Hoje, quase uma década depois da quase bancarrota, o costume prevalece. Ana Sá Lopes, a mulher com quem mais aprendi jornalismo, assinou esta semana um editorial no Público cujo primeiro parágrafo não deixa margem para dúvidas. “Quem tinha saudades dos discursos de Pedro Passos Coelho consolou-se um bocadinho com o presidente do PS, Carlos César”. Novamente invocando o amor do Senhor, inquiro: alguém que respeite Passos seria alguma vez consolado por essa indignidade andante chamada Carlos César? Sinceramente, creio que não. Mas adiante. Reservemo-nos à política.
Para Ana Sá Lopes, quando César diz que “se fôssemos atrás do estilo aventura, de que tudo é fácil, que tudo é barato, voltávamos ao tempo da bancarrota”, tal representa, escreve a jornalista, “o discurso do ‘vem aí o diabo'”. E Sá Lopes vai mais longe: “a expressão ‘contas certas’ que foi o mantra da campanha [do PS] para as europeias já tinha tido essa inspiração”. Presuma-se, portanto, uma inspiração passista.
É, então, aqui que estamos, meu caro leitor. Quatro anos depois depois da aclamada ‘geringonça’ (quem não se lembra de uma das Mortáguas prometer que “a austeridade acabou”?), temos, nossa Senhora, um PS e um seu governo vítimas de passismo. Como foi possível?
Um executivo apoiado no parlamento por PCP e Bloco de Esquerda defende e aprova orçamentos de défice zero? De tratados cumpridores de metas de Bruxelas? De austeridade? Parece que sim. E, pelos vistos, só se notou quatro (quatro, Jesus Cristo, quatro) orçamentos depois. Passos, por sua vez, já o apontava no verão de 2017 e com uma pergunta bem direta: “Toda a conversa que faziam contra nós, dizendo que vivíamos obcecados pelo défice e pela dívida, onde foi ela?”. Ei-la, meu caro leitor, ei-la.
O meu ponto – e é nele que divirjo, e sempre divergi, de Ana Sá Lopes – é que isto não tem nada que ver com “passismo“. A falta de dinheiro não mudou com a ideologia ou com os governos ou com os partidos. A falta de dinheiro continua cá e é por isso que os discursos sobre “contas certas” também continuam cá. O problema de admitir isso é que toda a porcaria que foi escrita contra Passos – o “neoliberalismo”, o “austeritarismo”, a política “de direita”, o “ajoelhar” a Merkel – era, no fim do dia, apenas lidar com a realidade. Não havia, e continua a não haver, dinheiro para tudo. Mas a realidade, entre 2011 e 2015, não dava grandes artigos de opinião.

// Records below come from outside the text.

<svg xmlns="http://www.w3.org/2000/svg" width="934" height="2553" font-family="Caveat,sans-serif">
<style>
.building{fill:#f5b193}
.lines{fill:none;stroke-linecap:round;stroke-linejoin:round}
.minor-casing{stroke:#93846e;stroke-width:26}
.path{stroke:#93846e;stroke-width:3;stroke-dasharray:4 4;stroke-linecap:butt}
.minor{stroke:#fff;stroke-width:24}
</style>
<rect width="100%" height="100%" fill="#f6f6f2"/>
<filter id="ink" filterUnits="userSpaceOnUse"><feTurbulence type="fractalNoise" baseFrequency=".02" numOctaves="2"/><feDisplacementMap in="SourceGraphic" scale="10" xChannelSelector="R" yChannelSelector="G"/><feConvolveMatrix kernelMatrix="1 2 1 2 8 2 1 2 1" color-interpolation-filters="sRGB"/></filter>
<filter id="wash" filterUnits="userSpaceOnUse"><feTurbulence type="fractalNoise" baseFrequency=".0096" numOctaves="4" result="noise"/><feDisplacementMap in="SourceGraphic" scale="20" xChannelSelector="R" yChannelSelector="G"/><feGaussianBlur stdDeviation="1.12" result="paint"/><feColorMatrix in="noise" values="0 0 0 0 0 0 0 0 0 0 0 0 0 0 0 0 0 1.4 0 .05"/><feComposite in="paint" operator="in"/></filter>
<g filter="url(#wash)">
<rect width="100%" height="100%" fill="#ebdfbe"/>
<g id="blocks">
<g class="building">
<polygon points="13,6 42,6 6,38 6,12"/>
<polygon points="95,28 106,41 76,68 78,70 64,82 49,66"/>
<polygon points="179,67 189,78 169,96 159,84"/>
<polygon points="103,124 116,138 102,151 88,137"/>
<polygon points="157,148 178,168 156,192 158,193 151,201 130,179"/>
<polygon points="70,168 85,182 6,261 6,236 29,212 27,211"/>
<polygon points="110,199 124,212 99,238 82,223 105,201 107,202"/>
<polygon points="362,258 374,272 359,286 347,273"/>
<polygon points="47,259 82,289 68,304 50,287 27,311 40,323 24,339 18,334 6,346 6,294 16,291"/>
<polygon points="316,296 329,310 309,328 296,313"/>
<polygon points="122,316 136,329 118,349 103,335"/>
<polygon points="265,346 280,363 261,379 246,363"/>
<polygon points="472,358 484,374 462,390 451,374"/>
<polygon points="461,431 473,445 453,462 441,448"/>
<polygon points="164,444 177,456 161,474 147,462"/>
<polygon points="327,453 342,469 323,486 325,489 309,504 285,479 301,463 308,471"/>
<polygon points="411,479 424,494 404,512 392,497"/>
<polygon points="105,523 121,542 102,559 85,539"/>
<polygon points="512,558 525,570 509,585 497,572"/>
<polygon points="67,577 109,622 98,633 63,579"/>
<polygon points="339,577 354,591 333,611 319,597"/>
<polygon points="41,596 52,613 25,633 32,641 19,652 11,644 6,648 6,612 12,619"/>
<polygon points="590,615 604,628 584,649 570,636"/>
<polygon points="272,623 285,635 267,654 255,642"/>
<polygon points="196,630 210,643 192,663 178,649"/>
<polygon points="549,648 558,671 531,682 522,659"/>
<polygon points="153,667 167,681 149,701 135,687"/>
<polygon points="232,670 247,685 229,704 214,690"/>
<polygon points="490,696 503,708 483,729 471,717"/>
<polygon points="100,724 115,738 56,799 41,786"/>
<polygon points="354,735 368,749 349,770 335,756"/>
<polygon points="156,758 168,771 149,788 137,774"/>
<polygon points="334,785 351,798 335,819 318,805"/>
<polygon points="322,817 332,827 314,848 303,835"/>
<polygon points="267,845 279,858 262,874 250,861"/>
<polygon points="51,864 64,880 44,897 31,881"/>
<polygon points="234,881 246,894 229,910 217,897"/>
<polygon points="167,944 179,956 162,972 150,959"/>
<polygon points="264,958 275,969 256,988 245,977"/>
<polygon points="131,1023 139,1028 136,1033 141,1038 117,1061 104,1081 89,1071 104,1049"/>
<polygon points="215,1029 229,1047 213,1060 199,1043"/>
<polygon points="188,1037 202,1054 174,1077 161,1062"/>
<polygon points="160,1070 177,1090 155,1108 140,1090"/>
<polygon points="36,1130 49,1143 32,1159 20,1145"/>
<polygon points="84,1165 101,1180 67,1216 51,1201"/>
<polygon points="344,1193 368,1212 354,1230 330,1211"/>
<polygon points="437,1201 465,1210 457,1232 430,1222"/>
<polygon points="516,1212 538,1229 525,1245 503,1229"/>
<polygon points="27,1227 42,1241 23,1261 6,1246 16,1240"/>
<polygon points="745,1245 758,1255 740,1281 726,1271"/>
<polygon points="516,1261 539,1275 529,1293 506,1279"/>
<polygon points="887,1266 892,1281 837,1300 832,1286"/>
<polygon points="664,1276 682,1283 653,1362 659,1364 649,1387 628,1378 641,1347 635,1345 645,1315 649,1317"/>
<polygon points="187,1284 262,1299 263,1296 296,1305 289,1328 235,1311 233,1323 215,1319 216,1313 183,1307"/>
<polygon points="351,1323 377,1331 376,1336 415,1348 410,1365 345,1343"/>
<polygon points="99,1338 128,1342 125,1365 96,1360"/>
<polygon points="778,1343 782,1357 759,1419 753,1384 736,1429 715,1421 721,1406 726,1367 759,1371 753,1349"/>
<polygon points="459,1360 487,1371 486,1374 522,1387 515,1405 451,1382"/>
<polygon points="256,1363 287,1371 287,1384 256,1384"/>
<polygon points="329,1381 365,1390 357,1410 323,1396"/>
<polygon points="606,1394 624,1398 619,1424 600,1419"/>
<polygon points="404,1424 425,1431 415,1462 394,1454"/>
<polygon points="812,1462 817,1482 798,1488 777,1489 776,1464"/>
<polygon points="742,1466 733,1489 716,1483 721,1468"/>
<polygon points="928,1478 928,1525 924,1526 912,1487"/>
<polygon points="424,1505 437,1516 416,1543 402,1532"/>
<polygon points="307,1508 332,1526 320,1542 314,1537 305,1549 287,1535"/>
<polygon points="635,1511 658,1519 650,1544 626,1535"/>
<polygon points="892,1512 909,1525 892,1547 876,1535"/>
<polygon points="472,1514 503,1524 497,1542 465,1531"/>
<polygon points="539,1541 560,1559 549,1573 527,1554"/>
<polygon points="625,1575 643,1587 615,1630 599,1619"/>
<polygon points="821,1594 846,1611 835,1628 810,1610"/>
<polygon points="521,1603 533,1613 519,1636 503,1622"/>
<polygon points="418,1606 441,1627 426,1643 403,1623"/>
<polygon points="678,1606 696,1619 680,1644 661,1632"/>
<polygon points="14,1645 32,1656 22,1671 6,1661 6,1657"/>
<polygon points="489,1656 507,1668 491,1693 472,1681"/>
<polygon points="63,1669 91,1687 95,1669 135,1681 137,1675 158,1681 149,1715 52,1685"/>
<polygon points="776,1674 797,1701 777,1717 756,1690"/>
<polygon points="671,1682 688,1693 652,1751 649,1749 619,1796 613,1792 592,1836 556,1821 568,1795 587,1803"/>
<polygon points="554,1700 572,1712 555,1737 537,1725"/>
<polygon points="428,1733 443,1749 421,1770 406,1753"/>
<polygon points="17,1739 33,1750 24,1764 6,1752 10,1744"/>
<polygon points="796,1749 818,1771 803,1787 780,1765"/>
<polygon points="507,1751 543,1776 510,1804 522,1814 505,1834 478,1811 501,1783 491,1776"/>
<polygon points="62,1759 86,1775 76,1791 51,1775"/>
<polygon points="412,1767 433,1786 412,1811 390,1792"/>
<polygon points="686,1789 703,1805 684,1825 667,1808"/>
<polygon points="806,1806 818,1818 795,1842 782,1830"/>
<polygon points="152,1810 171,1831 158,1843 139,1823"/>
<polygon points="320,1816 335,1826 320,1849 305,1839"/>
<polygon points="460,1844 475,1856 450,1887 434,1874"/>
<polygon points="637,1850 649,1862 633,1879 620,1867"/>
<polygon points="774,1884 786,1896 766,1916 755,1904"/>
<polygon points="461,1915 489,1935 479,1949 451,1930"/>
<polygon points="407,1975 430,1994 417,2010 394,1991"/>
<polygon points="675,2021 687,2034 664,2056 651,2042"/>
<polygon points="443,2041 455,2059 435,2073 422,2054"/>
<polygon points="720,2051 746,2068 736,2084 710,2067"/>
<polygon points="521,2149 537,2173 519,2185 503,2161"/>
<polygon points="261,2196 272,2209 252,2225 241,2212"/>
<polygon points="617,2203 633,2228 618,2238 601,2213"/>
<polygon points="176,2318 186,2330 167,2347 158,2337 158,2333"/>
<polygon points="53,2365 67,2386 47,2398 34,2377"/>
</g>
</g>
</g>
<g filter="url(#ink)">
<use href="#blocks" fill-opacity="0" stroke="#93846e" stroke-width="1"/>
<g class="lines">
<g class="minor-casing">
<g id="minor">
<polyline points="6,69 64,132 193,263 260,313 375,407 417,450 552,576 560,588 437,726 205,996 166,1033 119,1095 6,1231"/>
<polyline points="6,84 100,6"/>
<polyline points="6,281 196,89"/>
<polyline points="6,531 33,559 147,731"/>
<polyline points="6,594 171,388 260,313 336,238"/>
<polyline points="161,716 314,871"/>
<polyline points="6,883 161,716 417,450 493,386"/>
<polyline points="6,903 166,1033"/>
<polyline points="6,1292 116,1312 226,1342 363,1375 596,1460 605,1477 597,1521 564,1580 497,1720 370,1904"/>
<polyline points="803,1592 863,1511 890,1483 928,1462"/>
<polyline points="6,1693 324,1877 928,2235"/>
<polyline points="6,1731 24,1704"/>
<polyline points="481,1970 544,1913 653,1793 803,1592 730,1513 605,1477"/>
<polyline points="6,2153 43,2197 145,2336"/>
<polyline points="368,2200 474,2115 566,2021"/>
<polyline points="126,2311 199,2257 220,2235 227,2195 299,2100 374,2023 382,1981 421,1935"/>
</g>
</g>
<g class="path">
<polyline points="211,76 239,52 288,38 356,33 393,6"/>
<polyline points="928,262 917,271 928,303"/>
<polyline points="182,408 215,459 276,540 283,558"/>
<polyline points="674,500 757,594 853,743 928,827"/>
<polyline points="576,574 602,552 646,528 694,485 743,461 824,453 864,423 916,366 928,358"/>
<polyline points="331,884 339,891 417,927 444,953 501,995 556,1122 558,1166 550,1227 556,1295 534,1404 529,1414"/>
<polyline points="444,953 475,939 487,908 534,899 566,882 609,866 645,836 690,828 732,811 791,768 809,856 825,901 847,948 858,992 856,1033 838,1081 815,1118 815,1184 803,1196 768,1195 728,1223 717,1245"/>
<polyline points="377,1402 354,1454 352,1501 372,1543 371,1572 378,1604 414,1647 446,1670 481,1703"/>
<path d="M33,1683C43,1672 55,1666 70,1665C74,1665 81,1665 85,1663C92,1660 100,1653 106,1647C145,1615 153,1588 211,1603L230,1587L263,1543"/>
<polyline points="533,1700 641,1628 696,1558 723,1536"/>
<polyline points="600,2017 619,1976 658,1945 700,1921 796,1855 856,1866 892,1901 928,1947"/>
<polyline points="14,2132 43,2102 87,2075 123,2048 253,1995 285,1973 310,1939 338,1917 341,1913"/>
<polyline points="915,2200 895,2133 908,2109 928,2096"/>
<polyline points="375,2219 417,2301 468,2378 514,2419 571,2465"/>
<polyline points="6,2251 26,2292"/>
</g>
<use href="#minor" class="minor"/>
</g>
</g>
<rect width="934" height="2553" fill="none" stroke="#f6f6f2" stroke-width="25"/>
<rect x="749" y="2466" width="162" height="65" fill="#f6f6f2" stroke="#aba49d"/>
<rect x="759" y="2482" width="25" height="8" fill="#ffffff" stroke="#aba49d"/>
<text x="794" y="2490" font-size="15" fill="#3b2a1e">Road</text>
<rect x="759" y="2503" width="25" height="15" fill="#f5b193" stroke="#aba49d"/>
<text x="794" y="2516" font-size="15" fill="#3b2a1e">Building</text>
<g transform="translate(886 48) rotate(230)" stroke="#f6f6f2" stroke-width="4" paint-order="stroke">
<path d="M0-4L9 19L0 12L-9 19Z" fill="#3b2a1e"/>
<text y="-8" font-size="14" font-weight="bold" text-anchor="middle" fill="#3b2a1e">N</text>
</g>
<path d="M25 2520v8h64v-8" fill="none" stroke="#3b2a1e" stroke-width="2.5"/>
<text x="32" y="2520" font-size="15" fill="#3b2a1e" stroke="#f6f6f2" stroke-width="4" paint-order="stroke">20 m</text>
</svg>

A Passos, que não é pessoa de estados de alma, estas comparações e ironias serão seguramente indiferentes. Àqueles que estiveram com ele, os poucos que até nos momentos mais difíceis acreditaram, deverá dar, como provocava o tal editorial, algum consolo: ver a praça reconhecer o lado certo da história – a realidade – e que eles, os poucos, estiveram ao lado do homem certo dessa história. Passos.